- **Task prompt**
An exact copy of the data is needed, one that excludes all pictures.

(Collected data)
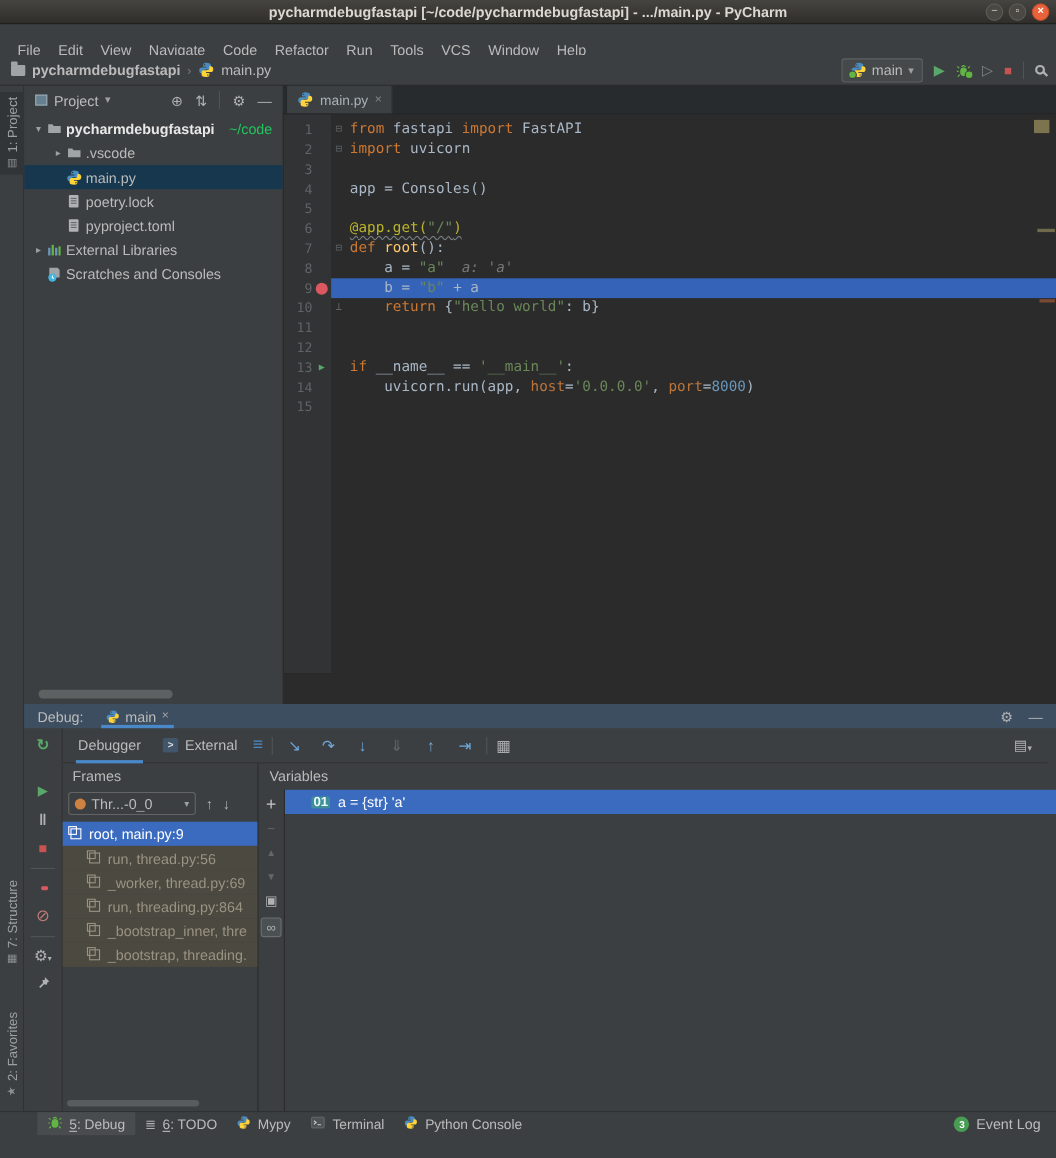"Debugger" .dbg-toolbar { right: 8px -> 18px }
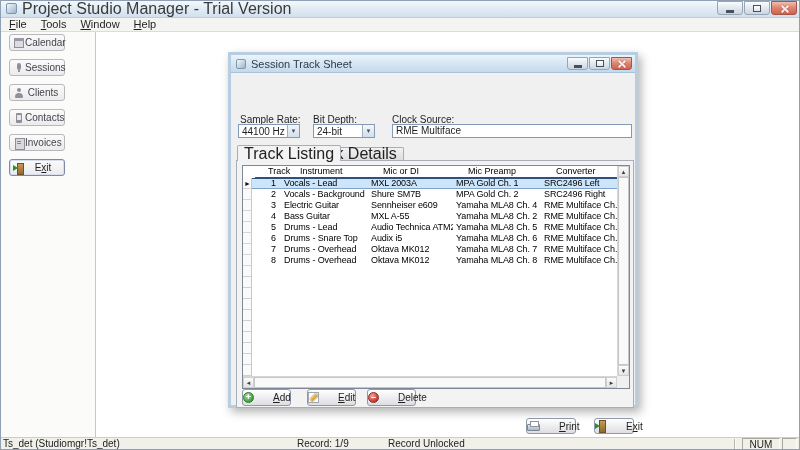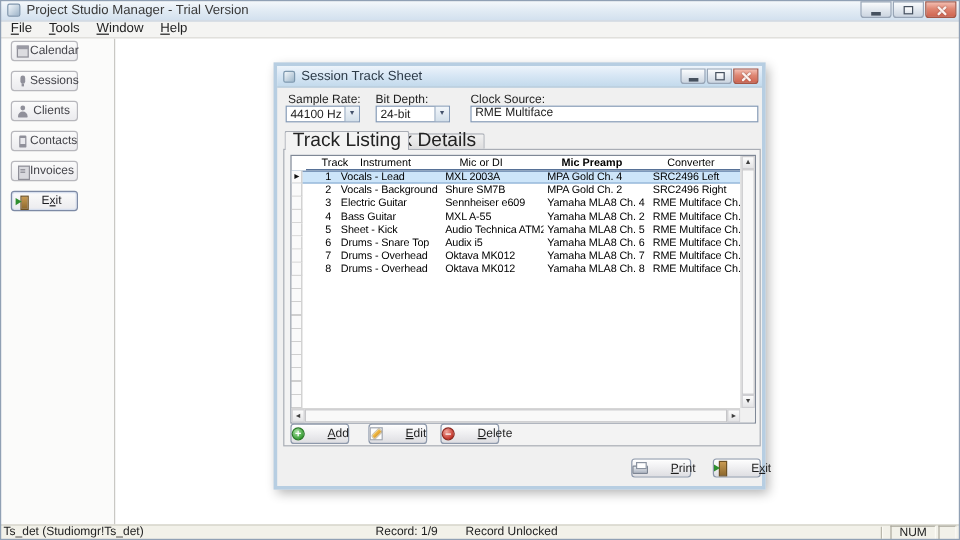"Project Studio Manager - Trial" .title-text { font-size: 11px -> 16px }
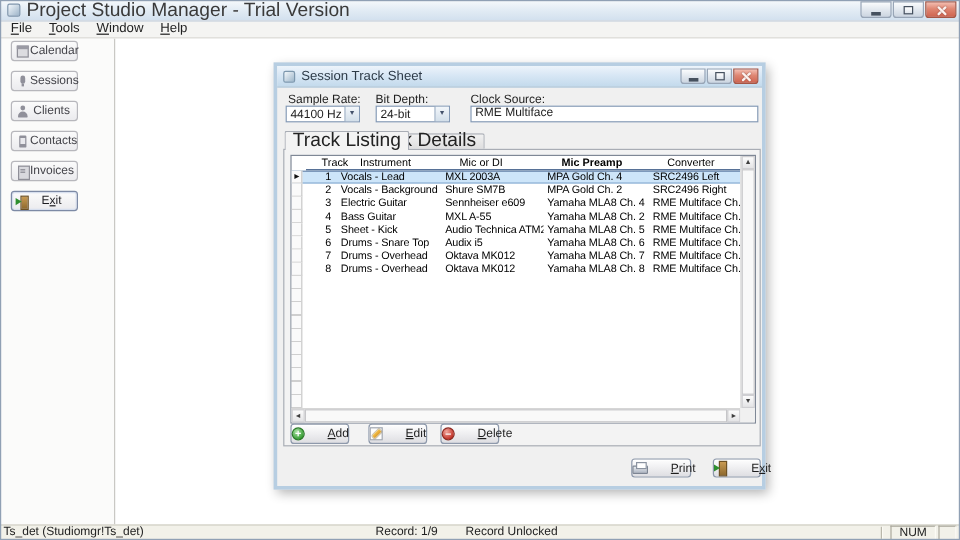"Sample Rate:" .dlg-body { margin-top: none -> 36px }
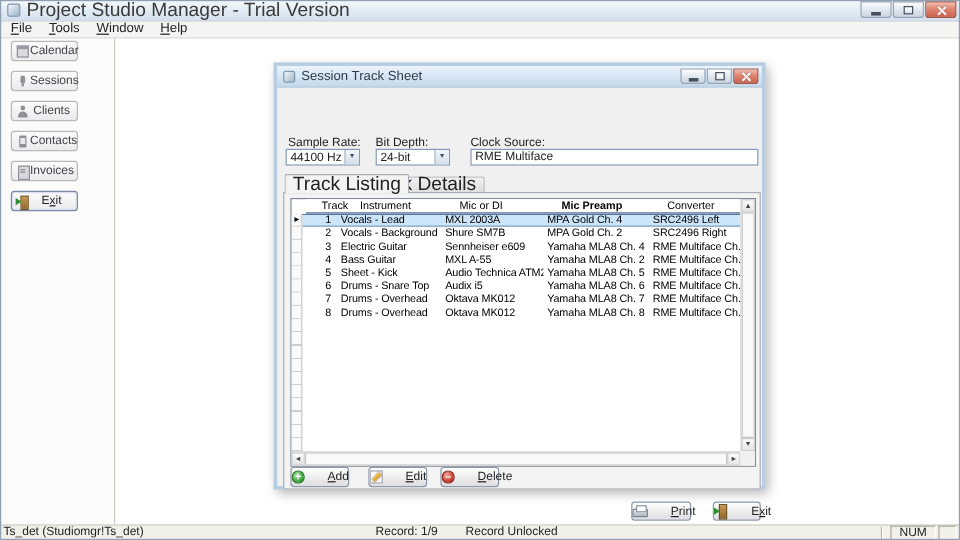"Mic Preamp" .gh.preamp { font-weight: bold -> none }
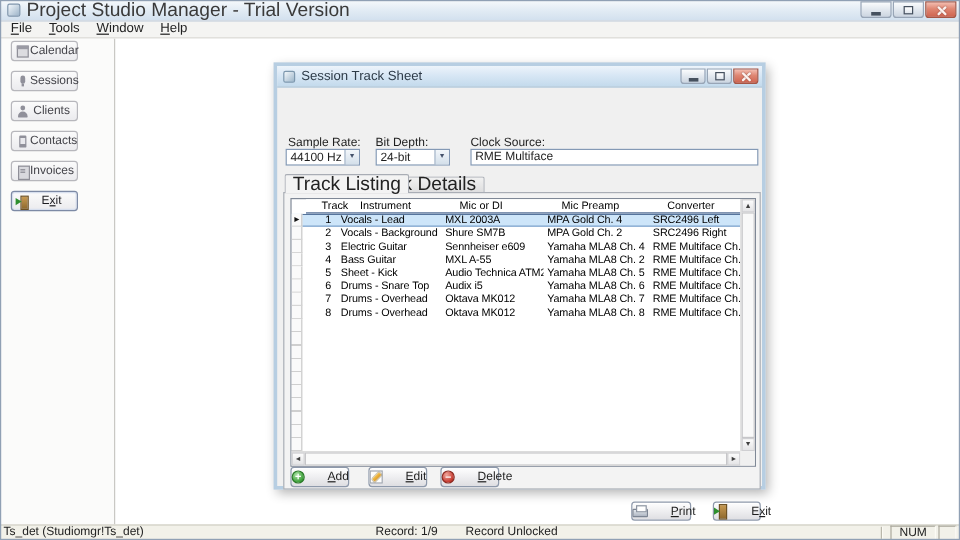"MPA Gold Ch. 4" div.c { text: 4 -> 1 }
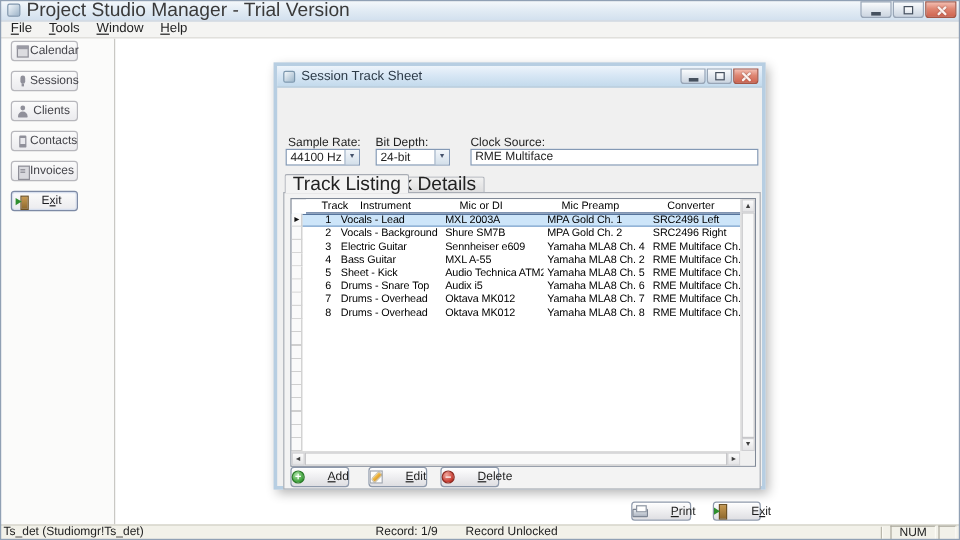"Sheet - Kick" div.c { text: Sheet - Kick -> Drums - Lead }
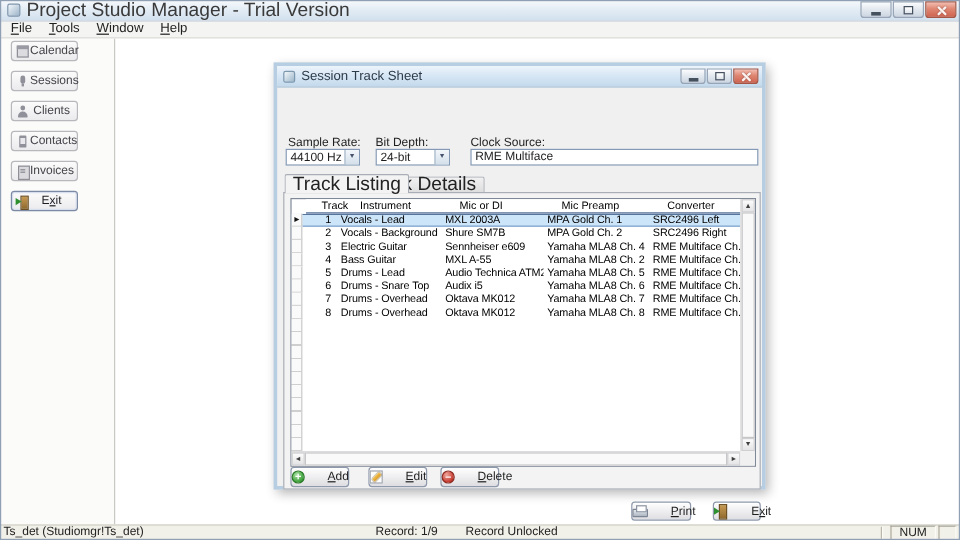"Record: 1/9" .sb-record { left: 313px -> 297px }
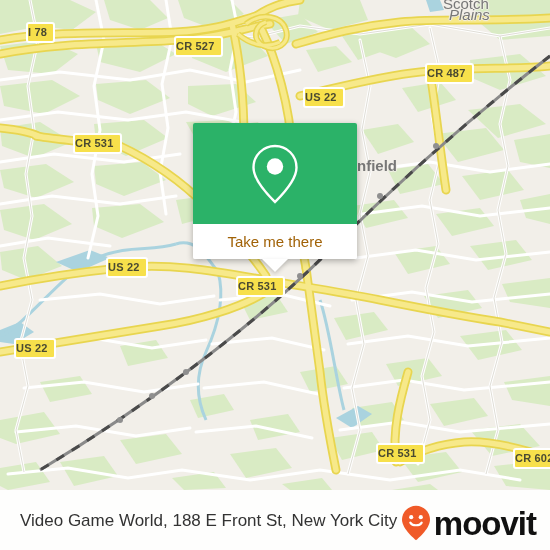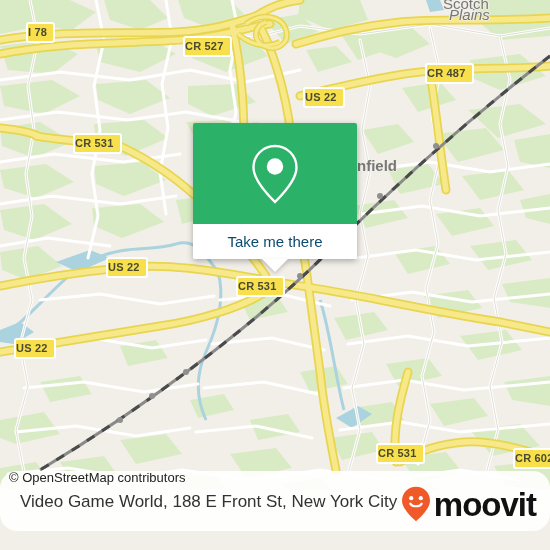"CR 527" div.shield { left: 183px -> 174px }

- **Expected answer**
"Debugger" .dbg-toolbar { right: 8px -> 18px }
"Project Studio Manager - Trial" .title-text { font-size: 11px -> 16px }
"Sample Rate:" .dlg-body { margin-top: none -> 36px }
"Mic Preamp" .gh.preamp { font-weight: bold -> none }
"MPA Gold Ch. 4" div.c { text: 4 -> 1 }
"Sheet - Kick" div.c { text: Sheet - Kick -> Drums - Lead }
"Record: 1/9" .sb-record { left: 313px -> 297px }
"CR 527" div.shield { left: 183px -> 174px }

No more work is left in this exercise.